Sur le site www.floretox.fr, actuellement inaccessible, se trouvait il y a quelques années la liste complète des arbres et arbustes toxiques. Ces espèces ne sont pas forcément toxiques au niveau du bois, ce peut être les feuilles, les fruits, etc. Une petite recherche sur le web m’avait alors permis d’établir une première liste (incomplète) d’essences à risques pour la sculpture (bois allergènes pour certaines personnes) et l’usage d’ustensiles de cuisine (toxicité transmissible aux aliments). Personnellement, et à ce jour, avec près d’une centaine d’essences sculptées, je n’ai jamais souffert de dermatites ou autres bobos.
L’hygiène passe également par les finitions. Une cuillère soigneusement poncée limite les zones de rétention d’humidité. L’application régulière d’une huile adaptée au contact alimentaire (huile de lin polymérisée, huile de noix siccative, ou huiles spécifiquement formulées pour le bois alimentaire) protège la surface sans créer de film étanche artificiel.
Enfin, l’entretien quotidien joue un rôle clé. Une cuillère en bois doit être lavée à l’eau tiède, sans trempage prolongé, puis séchée à l’air libre. Bien entretenue, elle peut durer des années, voire des décennies, tout en restant parfaitement compatible avec un usage alimentaire.
Le ponçage du bois génère des poussières fines potentiellement nocives. Le port d’un masque adapté et une bonne ventilation de l’espace de travail sont vivement recommandés.

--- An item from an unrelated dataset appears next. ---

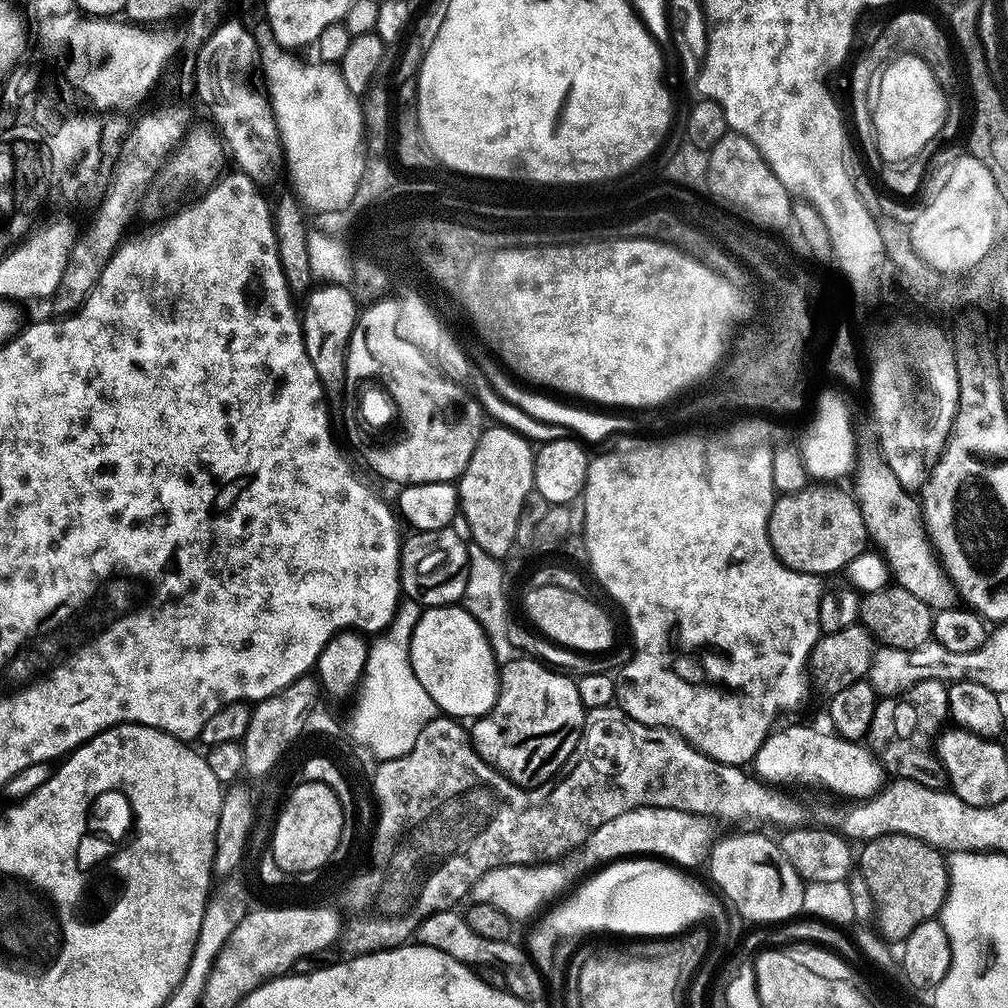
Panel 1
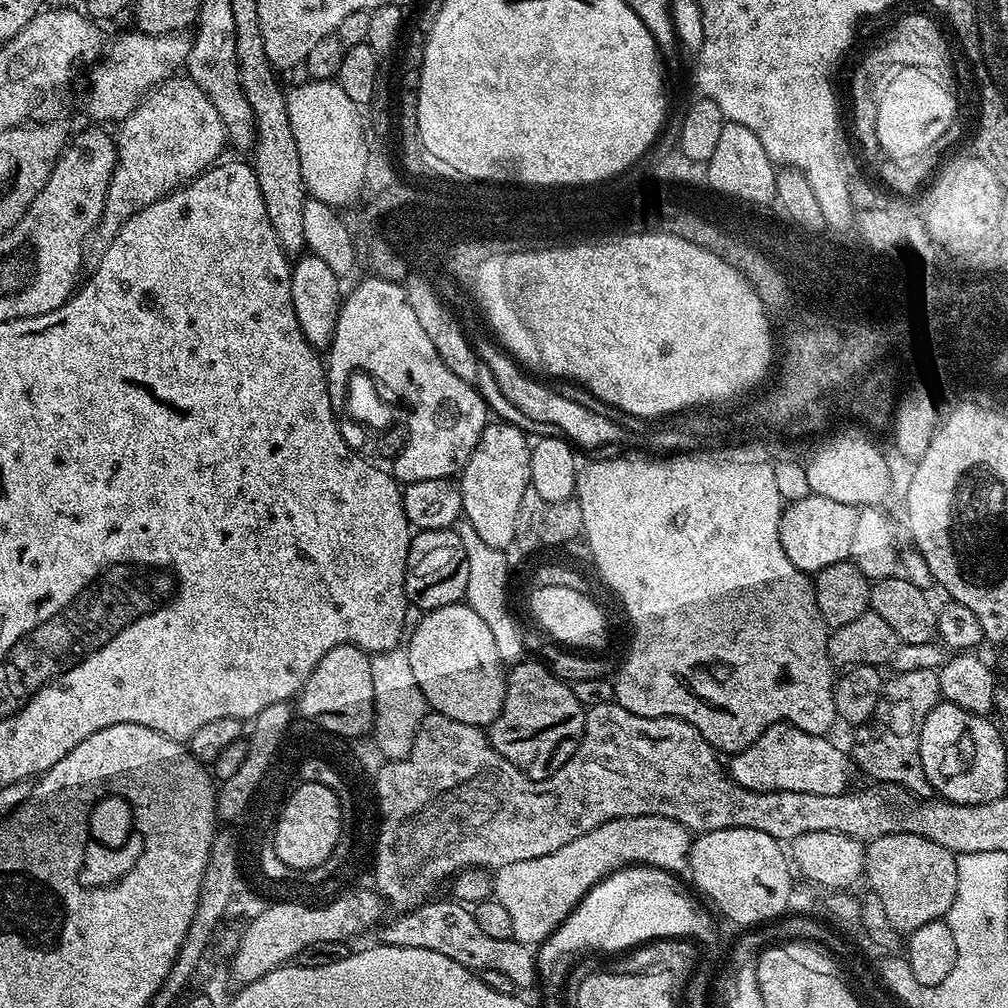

Quel que soit le bois, l’inhalation des poussières de bois lors du ponçage est particulièrement nocive (cancérigène) et il est impératif de porter un masque FFP2 anti-poussières lors de cette phase du travail du bois. Pour en savoir plus, vous pouvez consulter le site http://www.cancer-environnement.fr/333-Poussieres-de-bois.ce.aspx
J’utilise un demi-masque respiratoire anti-poussières de marque 3M : ces masques, qui ne coûtent que quelques dizaines d’euros, sont recommandés par les tourneurs, la filtration est plus efficace et leur coque ergonomique épouse mieux le visage et est donc plus étanche à la poussière.
L’attention portée à la santé fait partie intégrante d’une pratique durable.